I would also highly recommend that you go thru the sub-contractor agreement that anyone gives you with a fine tooth comb.


----------



## Ben/Insurance (Oct 22, 2012)

*Reply - sub contractor insurance*

Hi. Your commercial auto policy will respond in the event that you cause an injury or damage someone's property while plowing with your covered vehicle. General liability insurance or GL covers bodily injury and property damage for non-vehicle operations. A good example of this is the trip and fall claim after you have performed your snow removal services. You need to have a commercial auto policy for your trucks and a General Liability (GL) policy for your snow removal operations. Most GL policies written here in NY have a snow removal exclusion (no claims are covered for snow removal), so make sure you a buying the correct insurance. I'm an independent insurance agent in NY specializing in snow insurance.


----------



## vmj (Nov 17, 2008)

A sub needs to carry insurance for his vehicle... But if hes plowing lots that are some one else do he need his own GL??? that lot is covered by the co that has the contract for that lot?? Right or wrong??? Thanks


----------



## Ben/Insurance (Oct 22, 2012)

Your sub needs to carry his own truck insurance and his own GL coverage (for snow removal).

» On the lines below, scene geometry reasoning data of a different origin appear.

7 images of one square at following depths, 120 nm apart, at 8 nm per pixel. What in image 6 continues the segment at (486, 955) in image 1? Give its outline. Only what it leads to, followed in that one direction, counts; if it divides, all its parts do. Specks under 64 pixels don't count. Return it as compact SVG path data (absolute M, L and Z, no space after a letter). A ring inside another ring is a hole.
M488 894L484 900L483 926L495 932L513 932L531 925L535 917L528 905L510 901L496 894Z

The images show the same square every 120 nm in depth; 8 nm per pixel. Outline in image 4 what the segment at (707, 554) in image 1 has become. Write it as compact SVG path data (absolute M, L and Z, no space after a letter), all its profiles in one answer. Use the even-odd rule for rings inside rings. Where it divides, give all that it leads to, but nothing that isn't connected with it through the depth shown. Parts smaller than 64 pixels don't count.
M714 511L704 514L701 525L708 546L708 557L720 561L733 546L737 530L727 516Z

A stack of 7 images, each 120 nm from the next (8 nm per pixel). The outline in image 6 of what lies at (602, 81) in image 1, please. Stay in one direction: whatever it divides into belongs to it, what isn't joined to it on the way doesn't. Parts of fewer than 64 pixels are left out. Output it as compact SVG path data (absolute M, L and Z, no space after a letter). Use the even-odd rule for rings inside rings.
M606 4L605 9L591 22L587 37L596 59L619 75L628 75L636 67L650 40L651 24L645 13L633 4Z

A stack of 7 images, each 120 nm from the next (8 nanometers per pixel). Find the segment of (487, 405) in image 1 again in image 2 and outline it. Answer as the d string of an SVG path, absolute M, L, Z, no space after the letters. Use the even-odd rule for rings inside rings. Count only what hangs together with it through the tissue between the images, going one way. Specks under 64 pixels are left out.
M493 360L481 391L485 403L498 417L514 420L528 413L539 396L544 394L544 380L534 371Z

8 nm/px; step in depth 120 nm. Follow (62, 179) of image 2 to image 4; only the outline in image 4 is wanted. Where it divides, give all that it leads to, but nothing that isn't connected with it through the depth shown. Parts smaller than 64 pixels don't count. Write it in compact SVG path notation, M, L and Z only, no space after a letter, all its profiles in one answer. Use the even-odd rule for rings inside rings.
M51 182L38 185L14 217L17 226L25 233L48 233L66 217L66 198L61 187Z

If I handled the insurance for the contract holder (GC) I would recommend that the sub have the GC listed on the sub's GL policy as additional insured and have the sub sign a hold harmless agreement (indemnification agreement) in favor of the GC. These would be minimum requirements.
In the event of a claim, everyone will be sued.
Ben


----------



## vmj (Nov 17, 2008)

Why would the sub need liabilty insurance if hes plowing for someone else.? Then he might as well get the lot for himself instead of being a sub?


----------



## Ben/Insurance (Oct 22, 2012)

The contract holder (I'll call them the GC) has likely signed a contract with the customer (lot owner) and is being held liable for anything that happens at the job site. Why should the GC be responsible for the acts of the sub? So the GC requires that the sub carry good qualtiy insurance so he can pass the liability to the sub. If the sub wants to solicit his own accounts and service them himself (without a sub) that's his option. but a good business owner would procure the right insurance anyway.


----------



## grandview (Oct 9, 2005)

vmj;1504777 said:


> Why would the sub need liabilty insurance if hes plowing for someone else.? Then he might as well get the lot for himself instead of being a sub?


See post #4Thumbs Up


----------



## vmj (Nov 17, 2008)

got it... thanks just always thought sub was covered under gc since gc has to show insur card with contract.


----------